Link to Pubmed [PMID] – 15701720
Blood 2005 May;105(10):3888-92
Glycoprotein VI (GPVI) is an essential platelet receptor for collagens that is exclusively expressed in the megakaryocytic lineage. Transcription of the human gene GP6 is driven largely by GATA-binding protein 1 (GATA-1), specificity protein 1 (Sp1), and Friend leukemia integration 1 (Fli-1). In this report, we show that GPVI expression during megakaryocytic differentiation is dependent on cytosine-phosphate-guanosine (CpG) demethylation that can be initiated by thrombopoietin (TPO). Sodium bisulfite genomic sequencing established that a CpG-rich island within the GP6 promoter region is fully methylated at 10 CpG sites in GPVI-nonexpressive cell lines, such as UT-7/EPO and C8161, but completely unmethylated in GPVI-expressive cell lines, including UT-7/TPO and CHRF288-11. To further confirm the relationship between CpG demethylation and expression of GPVI in primary cells, we treated human cord blood cells with TPO. The GP6 promoter is highly methylated in cord blood mononuclear cells (progenitors) but not in CD41+-enriched cells obtained after TPO differentiation.

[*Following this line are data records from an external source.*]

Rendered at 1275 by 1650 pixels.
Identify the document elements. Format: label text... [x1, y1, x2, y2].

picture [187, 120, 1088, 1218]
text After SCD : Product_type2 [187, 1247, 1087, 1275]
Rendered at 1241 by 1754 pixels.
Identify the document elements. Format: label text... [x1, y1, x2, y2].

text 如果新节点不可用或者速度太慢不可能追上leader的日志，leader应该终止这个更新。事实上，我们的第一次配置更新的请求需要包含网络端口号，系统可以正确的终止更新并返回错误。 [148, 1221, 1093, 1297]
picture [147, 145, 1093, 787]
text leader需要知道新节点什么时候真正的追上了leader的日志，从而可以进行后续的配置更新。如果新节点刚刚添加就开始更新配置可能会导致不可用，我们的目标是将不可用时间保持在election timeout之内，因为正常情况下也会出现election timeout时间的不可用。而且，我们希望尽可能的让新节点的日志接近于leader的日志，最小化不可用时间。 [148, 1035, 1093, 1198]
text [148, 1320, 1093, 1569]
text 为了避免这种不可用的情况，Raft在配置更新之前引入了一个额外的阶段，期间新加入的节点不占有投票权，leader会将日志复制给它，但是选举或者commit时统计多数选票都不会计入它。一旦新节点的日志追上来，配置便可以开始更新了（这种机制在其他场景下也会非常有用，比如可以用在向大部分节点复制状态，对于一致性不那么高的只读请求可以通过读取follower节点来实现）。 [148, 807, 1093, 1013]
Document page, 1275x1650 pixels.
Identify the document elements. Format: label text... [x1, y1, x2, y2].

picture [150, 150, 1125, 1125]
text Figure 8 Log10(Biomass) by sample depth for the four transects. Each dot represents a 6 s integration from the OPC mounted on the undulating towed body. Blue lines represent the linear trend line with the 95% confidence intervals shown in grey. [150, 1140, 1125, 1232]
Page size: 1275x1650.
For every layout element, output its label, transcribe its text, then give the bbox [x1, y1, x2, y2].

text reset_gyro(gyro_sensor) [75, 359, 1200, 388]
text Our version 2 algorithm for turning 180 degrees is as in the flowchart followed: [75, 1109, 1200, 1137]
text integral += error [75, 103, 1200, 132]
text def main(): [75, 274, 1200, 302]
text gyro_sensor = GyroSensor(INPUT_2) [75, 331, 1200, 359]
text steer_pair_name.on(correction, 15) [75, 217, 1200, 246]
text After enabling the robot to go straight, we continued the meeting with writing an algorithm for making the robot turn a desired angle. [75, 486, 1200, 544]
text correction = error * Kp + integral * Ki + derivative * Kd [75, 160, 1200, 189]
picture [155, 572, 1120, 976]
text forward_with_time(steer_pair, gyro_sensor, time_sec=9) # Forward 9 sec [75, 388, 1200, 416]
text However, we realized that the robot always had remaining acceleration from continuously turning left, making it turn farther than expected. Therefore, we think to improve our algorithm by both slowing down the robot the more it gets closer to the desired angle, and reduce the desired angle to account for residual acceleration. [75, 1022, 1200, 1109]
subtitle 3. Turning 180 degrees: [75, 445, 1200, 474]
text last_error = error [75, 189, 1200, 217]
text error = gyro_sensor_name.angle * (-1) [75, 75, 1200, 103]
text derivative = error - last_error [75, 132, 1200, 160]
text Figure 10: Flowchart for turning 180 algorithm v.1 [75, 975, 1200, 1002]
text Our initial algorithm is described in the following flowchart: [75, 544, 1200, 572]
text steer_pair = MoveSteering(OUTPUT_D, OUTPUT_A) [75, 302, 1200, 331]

Furthermore, when UT-7/EPO-Mpl cells, which stably express human C-myeloproliferative leukemia virus ligand (c-Mpl), were treated with TPO, demethylation of the GP6 promoter was induced. In every case, demethylation of the GP6 promoter correlated with an increase in mRNA level. Thus, megakaryocyte-specific expression of the GP6 gene is regulated, in part, by CpG demethylation, which can be directly initiated by TPO.